Direction A. In the fund accounting rules, rewrite the paragraph beginning "Buildings under construction must be recognised" more briefly, keeping its main facts.
Direction B. Return, unchanged, the part of the fund accounting rules that opens with the words containing "3The custodian bank" and closes with "real estate fund.".
Direction C. Take the fund accounting rules further from the point where they stop.

Page.
+---+

2In the case of registered units, the identity of the investor must also be recorded.
3The custodian bank shall record the issue and redemption of unit certificates separately.
Art. 83 Real estate funds
(Arts. 59 para. 1 let. b, 83 CISA; Arts. 86 para. 3 let. b and 93 CISO1)
1The real estate fund and real estate companies owned by it must close their accounts on the same day. FINMA may grant exemptions provided consolidated financial statements are produced.
2The calculation of the net asset value must take account of taxes (income and real estate gains tax and, if applicable, real estate transfer tax) incurred in connection with any liquidation of the real estate fund.
3Depreciation of buildings, including fixtures, may be charged to the profit and loss account provided it is economically reasonable.
Art. 84 Investments
(Arts. 88 and 89 para. 2 CISA)
1Investments are valued at market value (Art. 88 CISA).
2In the notes to the statement of net assets, or balance sheet and profit and loss account (Arts. 94 and 95), the investments are to be summarised in a table according to the following three valuation categories:
- trading of investments listed in a stock exchange or in another regulated market open to the public and valued according to the prices in the primary market (Art. 88 para 1 CISA);
- investments that are not priced according to let. a whose value is based on market-observed parameters;
- investments whose value cannot be based on market-observed parameters and are valued with suitable valuation models taking account of the current market circumstances.
Art. 85 Private equity
(Arts. 88 para. 2 and 108 CISA)
1Private equity investments are valued in accordance with recognised international standards, provided the valuation is not governed by this Ordinance.
2The standards applied must be described in detail in the prospectus or regulations.
Art. 86 Real estate fund
(Arts. 88 and 90 CISA)
Buildings under construction must be recognised at market price in the statement of net assets. The fund management or SICAV provides an estimation of buildings under construction recognised at market price at the closing of the financial year.
1The tangible and intangible assets of the company shareholders of a SICAV must be valued at acquisition or production cost less any economically necessary depreciation.
2The valuation principles for the tangible and intangible assets must be disclosed under additional information. If they are amended, the restated data for the previous year must also be disclosed for information purposes.
3The other assets of a SICAV shall be valued in accordance with Articles 84 to 86.
Art. 88 Limited partnership for collective investment
(Arts. 88 para. 2 and 108 CISA)
Articles 84-87 apply mutatis mutandis to the valuation process.
Art. 89 Investment company with fixed capital (SICAF)
(Art. 117 CISA)
1The valuation methods applied to prepare the single entity financial statements (Art. 109 para. 1) shall be in accordance with the provisions of accounting. In addition, the market values of the investments must be indicated for information purposes.

+---+

Supplied information.
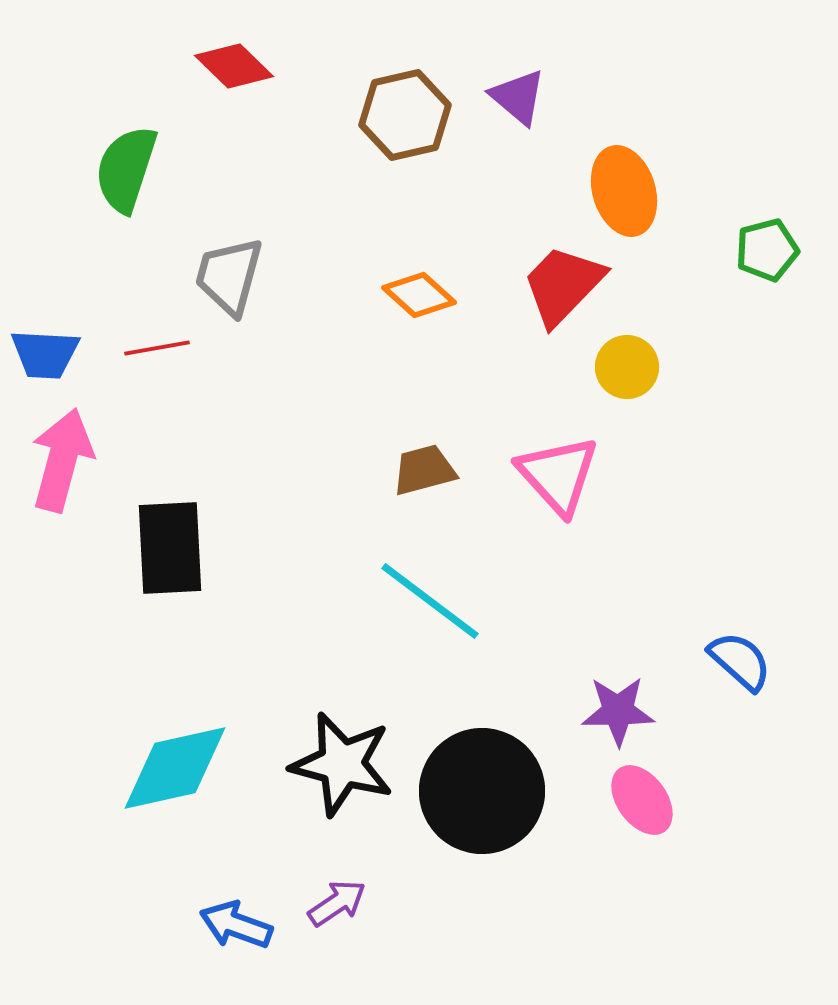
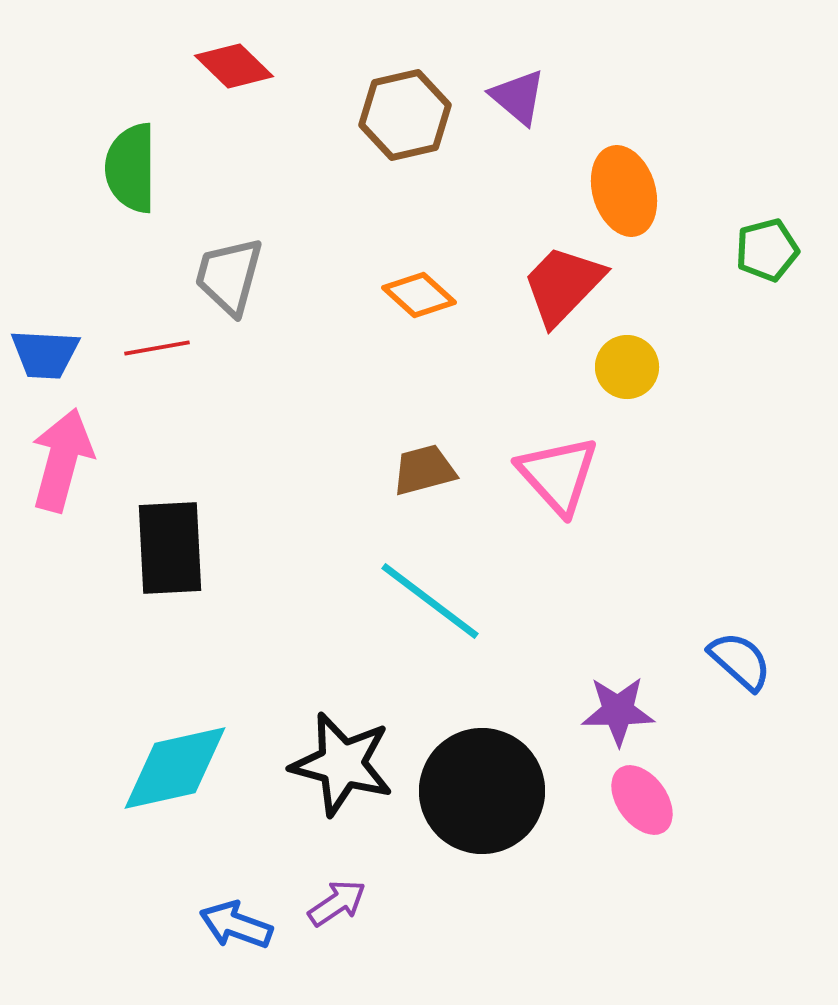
green semicircle: moved 5 px right, 1 px up; rotated 18 degrees counterclockwise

+---+

Expected output A. Buildings under construction are recognised at market price in the statement of net assets. At the close of the financial year, the fund management or SICAV estimates their value at market price.

Expected output B.
3The custodian bank shall record the issue and redemption of unit certificates separately.
Art. 83 Real estate funds
(Arts. 59 para. 1 let. b, 83 CISA; Arts. 86 para. 3 let. b and 93 CISO1)
1The real estate fund and real estate companies owned by it must close their accounts on the same day. FINMA may grant exemptions provided consolidated financial statements are produced.
2The calculation of the net asset value must take account of taxes (income and real estate gains tax and, if applicable, real estate transfer tax) incurred in connection with any liquidation of the real estate fund.

Expected output C.
2The valuation methods applied to prepare the consolidated financial statements (Art. 109 para. 2) are as stipulated in the ordinance in accordance with internationally recognised accounting standards of 21 November 20121 (VASR).
Art. 90 Private equity
(Arts. 88, 108 CISA)
1The valuation methods applied (Art. 85) must be disclosed in the annual and semi-annual reports.
2If an investment is recognised below cost, this fact must be disclosed.
3In the case of collective investment schemes which can invest more than 10 percent of their assets in private equity, the following minimum information on the individual private equity investments, classified by type and phase of development, must be provided if they account for more than 2 percent of the assets of the collective investment scheme:
- description of the investment (name, registered office, purpose, capital stock and equity stake);
- description of the business activity and any significant developments;
- information on the board of directors and executive board;
- categorisation by development phase (such as seed, early stage or buyout);
- scope of commitments entered into.
Art. 91 Subsidiary companies
(Art. 90 para. 1 CISA; Art. 68 CISO1)
1If subsidiary companies are used to implement the investment policy, a transparent substance-over-form approach must be applied to the accounts (such as in the statement of net assets, or the balance sheet and profit and loss account, inventory, buy and sell transactions).
2The companies must be consolidated in accordance with a VASR2 standard. Therefore, the accounting principles applied to them must be for consolidation purposes.
Art. 92 SICAVs
(Art. 36 para. 1b CISA; Arts. 68, 70, 86 and 99 CISO1)
1The annual accounts of a SICAV comprise the annual accounts relating to the individual pools of investor assets (sub-funds) and the annual accounts relating to the shareholders' assets, and the overall accounts of the SICAV.
2The annual accounts disclose the permitted investments pursuant to Articles 70, 86 and 99 CISO in respect of the investors' assets.
3In respect of the shareholders' assets, the annual accounts disclose the following:
- permitted investments within the meaning of paragraph 2 and the movable, immovable and intangible assets essential for immediate business operations of the SICAV;
- the permitted liabilities.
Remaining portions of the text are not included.